Excitement as US approves first new Alzheimer's drug in 20 years

Updated: Jun 10






Exciting news broke yesterday: regulators in the United States approved the first new treatment for Alzheimer’s disease in 20 years.

The full article can be seen here, although, in short, the new drug called Aducanumab works on the underlying cause of Alzheimer's, the most common form of dementia by targeting amyloid, a protein that forms abnormal clumps in the brains which can, in turn, damage cells and trigger dementia.

The US Food and Drug Administration (FDA) said there was "substantial evidence that Aducanumab reduces amyloid beta plaques in the brain" and that this "is reasonably likely to predict important benefits to patients".

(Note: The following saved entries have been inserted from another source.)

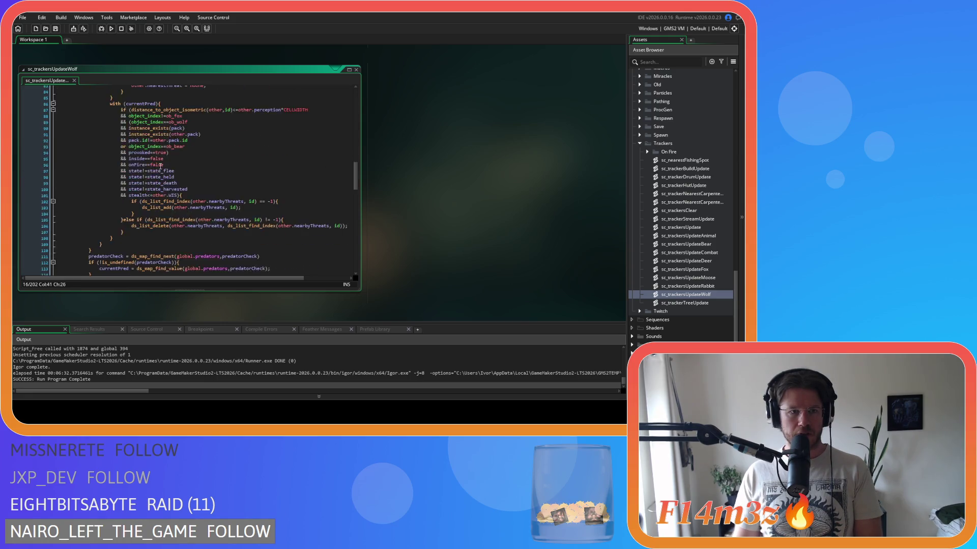
{"action": "scroll", "coordinate": [161, 166], "scroll_direction": "down", "scroll_amount": 18}
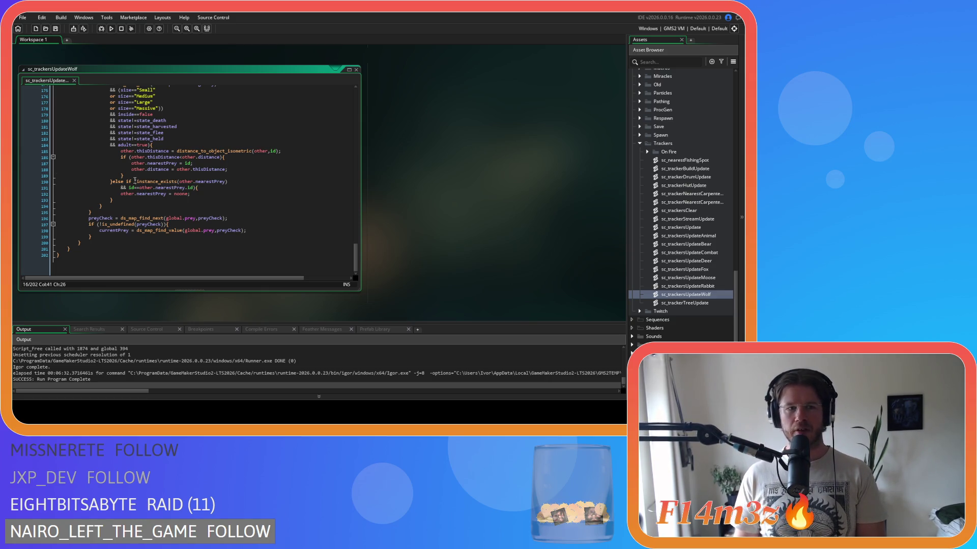
{"action": "scroll", "coordinate": [137, 181], "scroll_direction": "up", "scroll_amount": 10}
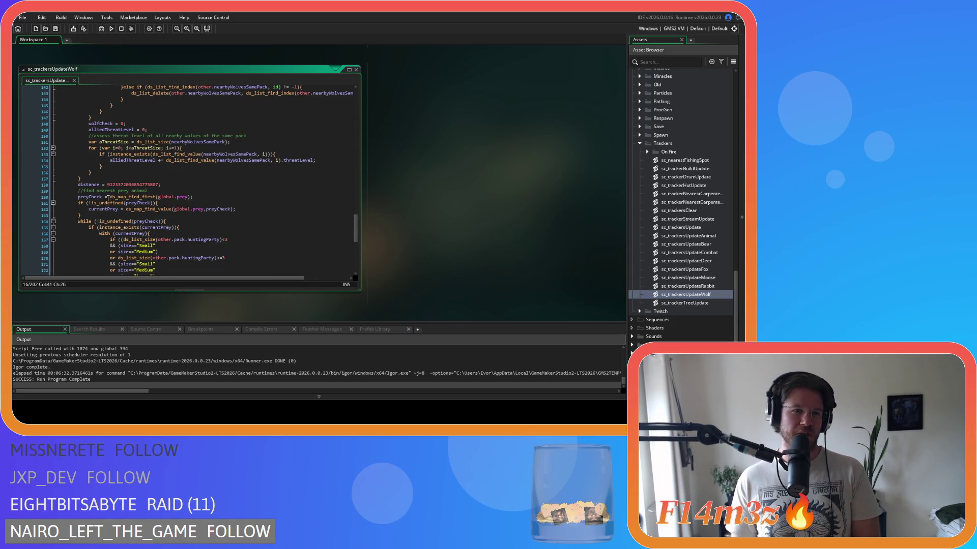
{"action": "scroll", "coordinate": [165, 191], "scroll_direction": "up", "scroll_amount": 20}
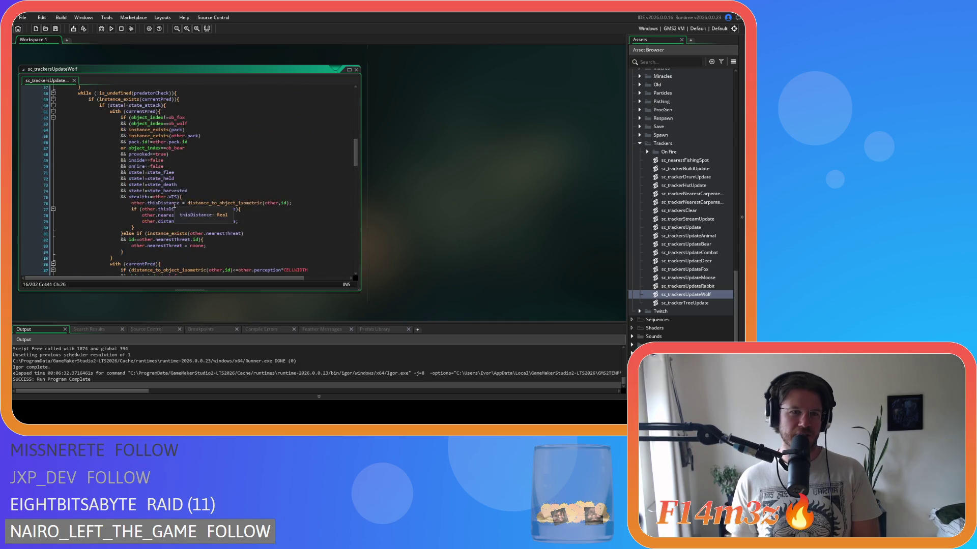
{"action": "scroll", "coordinate": [174, 205], "scroll_direction": "down", "scroll_amount": 4}
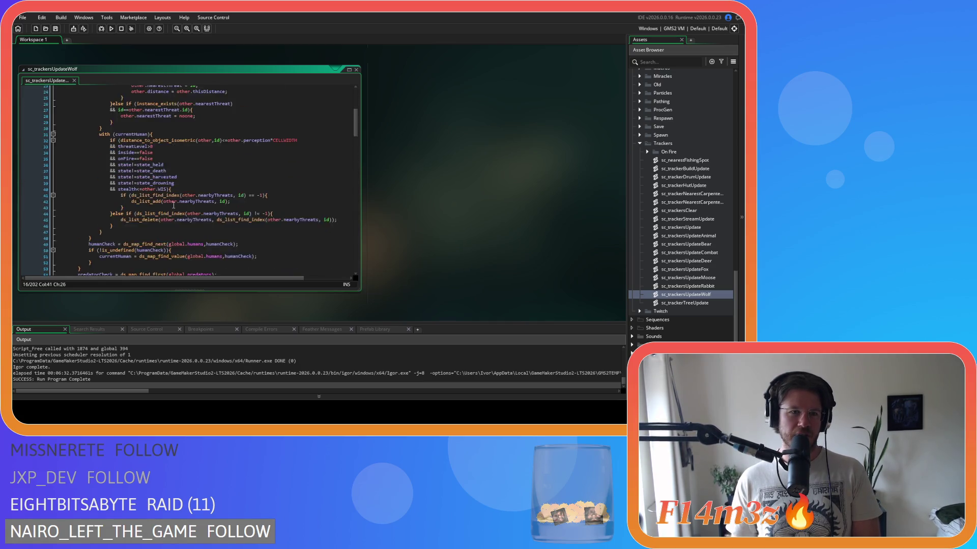
{"action": "scroll", "coordinate": [174, 204], "scroll_direction": "down", "scroll_amount": 20}
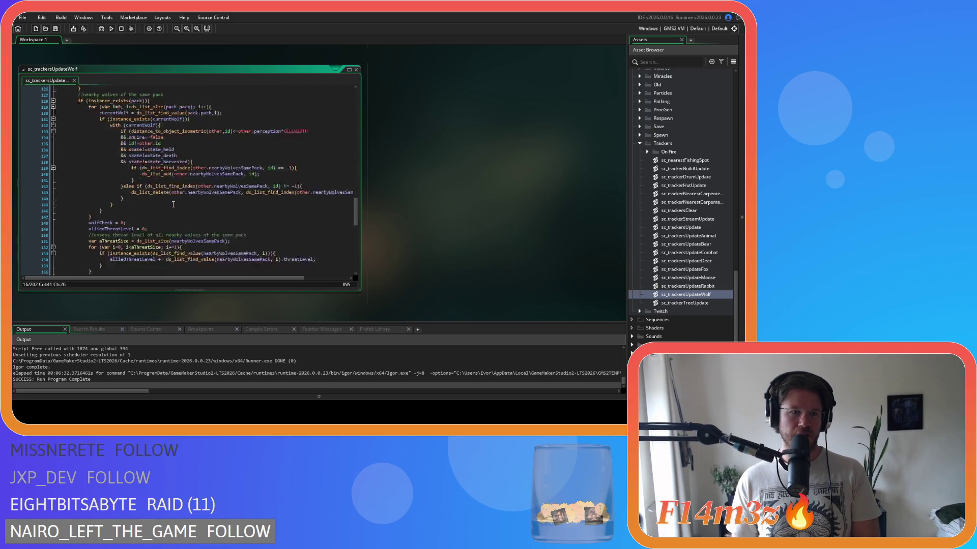
{"action": "scroll", "coordinate": [173, 204], "scroll_direction": "down", "scroll_amount": 7}
{"action": "left_click", "coordinate": [67, 243]}
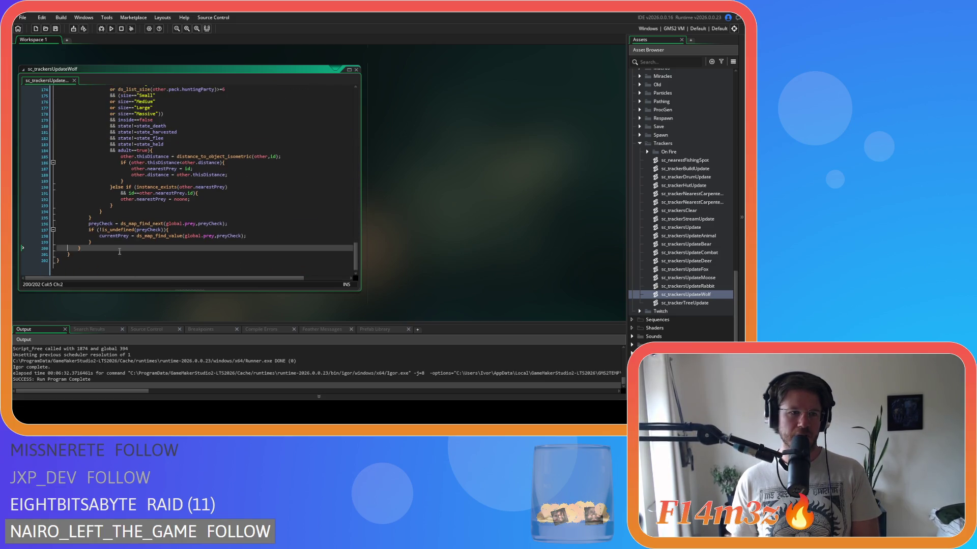
{"action": "scroll", "coordinate": [134, 250], "scroll_direction": "up", "scroll_amount": 9}
{"action": "key", "text": "Down"}
{"action": "scroll", "coordinate": [117, 248], "scroll_direction": "up", "scroll_amount": 15}
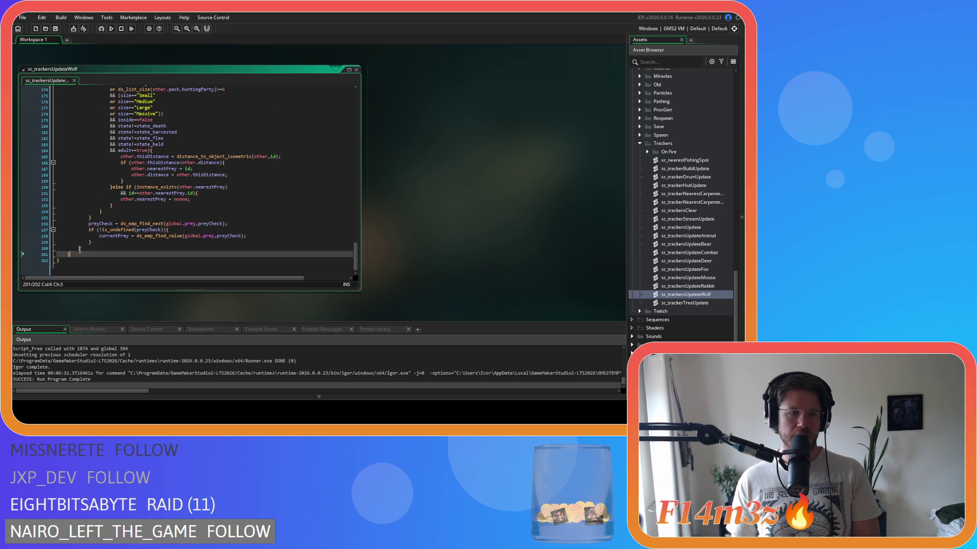
{"action": "scroll", "coordinate": [106, 244], "scroll_direction": "up", "scroll_amount": 19}
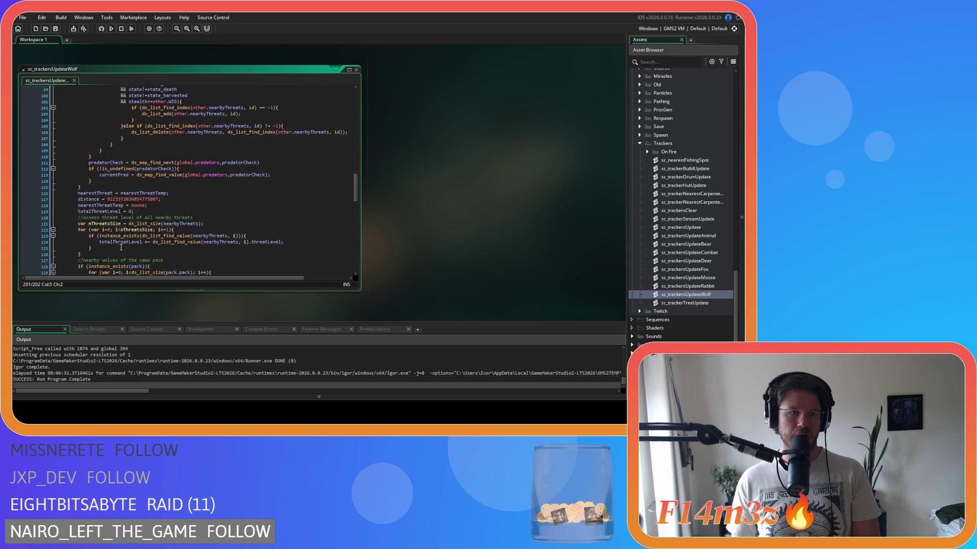
{"action": "scroll", "coordinate": [121, 248], "scroll_direction": "down", "scroll_amount": 20}
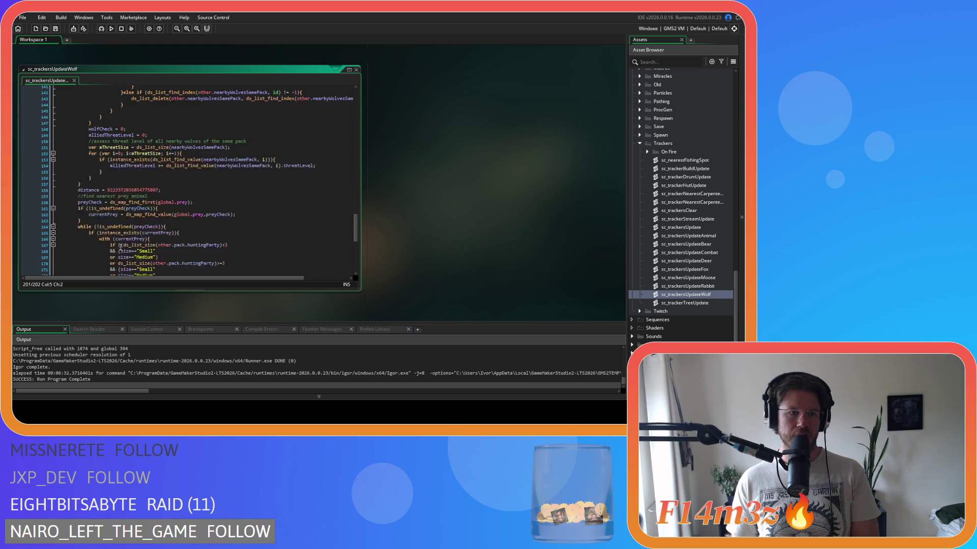
{"action": "key", "text": "Left"}
{"action": "scroll", "coordinate": [88, 241], "scroll_direction": "up", "scroll_amount": 11}
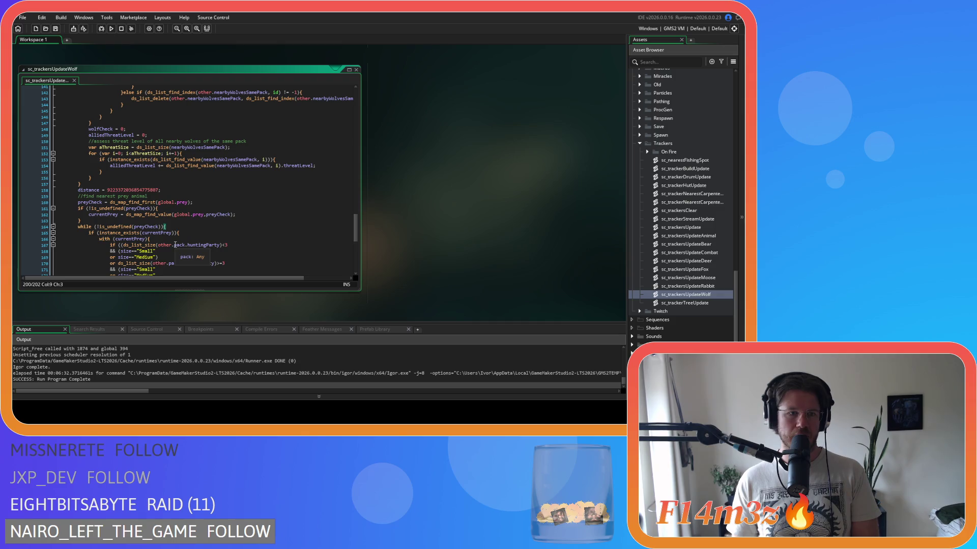
{"action": "scroll", "coordinate": [175, 245], "scroll_direction": "down", "scroll_amount": 11}
{"action": "scroll", "coordinate": [175, 245], "scroll_direction": "up", "scroll_amount": 5}
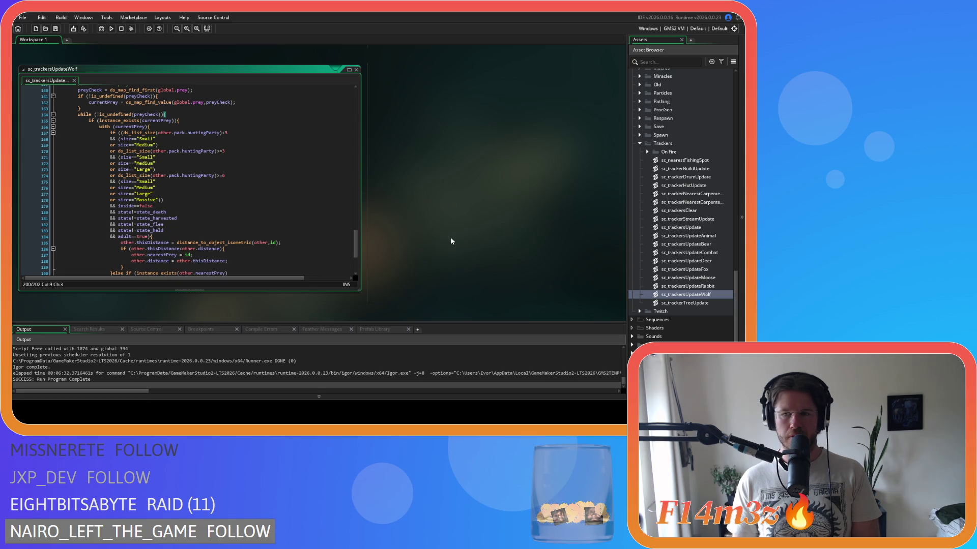
{"action": "scroll", "coordinate": [646, 209], "scroll_direction": "up", "scroll_amount": 10}
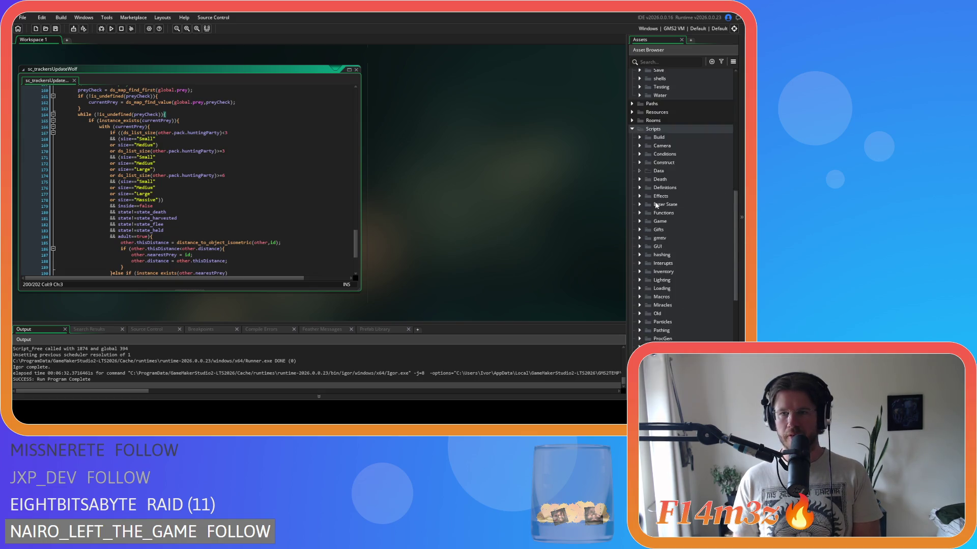
Copy the tent-finding block from ob_wolf's Step code
{"action": "scroll", "coordinate": [673, 182], "scroll_direction": "up", "scroll_amount": 3}
{"action": "double_click", "coordinate": [689, 154]}
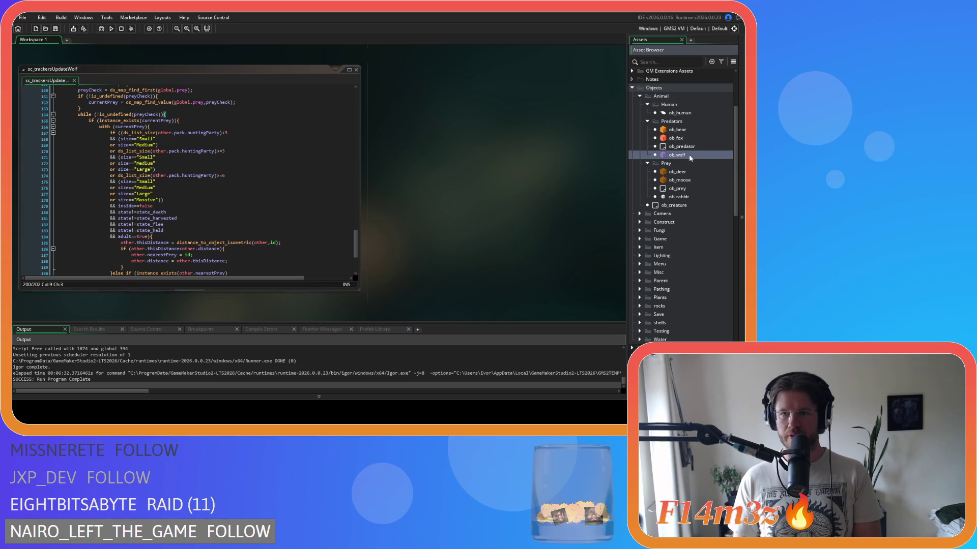
{"action": "scroll", "coordinate": [399, 163], "scroll_direction": "up", "scroll_amount": 4}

With more than 30 million people around the world thought to have Alzheimer's - with most aged over 65 – the potential value of this drug and the benefits it could deliver are enormous. In the UK the people affected are around 500,000 and to be eligible for Aducanumab they will require a definitive diagnosis of the presence of amyloid plaques.

As our CEO Dr Dan Daly highlights however, this opportunity presents another challenge: identifying those who would most benefit from the drug.

“At Occuity, we’re developing innovative optical technologies for the detection and monitoring of chronic diseases for use in non-clinical settings such as pharmacies, opticians and care homes.”

“Our non-contact technology has the capability to detect the presence of bio-markers in the eye left by chronic diseases such as Diabetes and Alzheimer’s.  Our aim is to use this technology to make it easier, safer and faster to detect and monitor the presence and build-up of these markers and therefore improve our ability to deliver appropriate treatment options.”

“Our roadmap for this technology includes the detection of amyloid plaques with the aim of the early detection of Alzheimer’s disease. We envisage a scenario where everyone could undergo screening as part of a routine check-up or eye test. If the presence of the plaques is detected, patients could be referred for treatment before the condition has a chance to take hold which may maximise the benefit of treatments like Aducanumab.”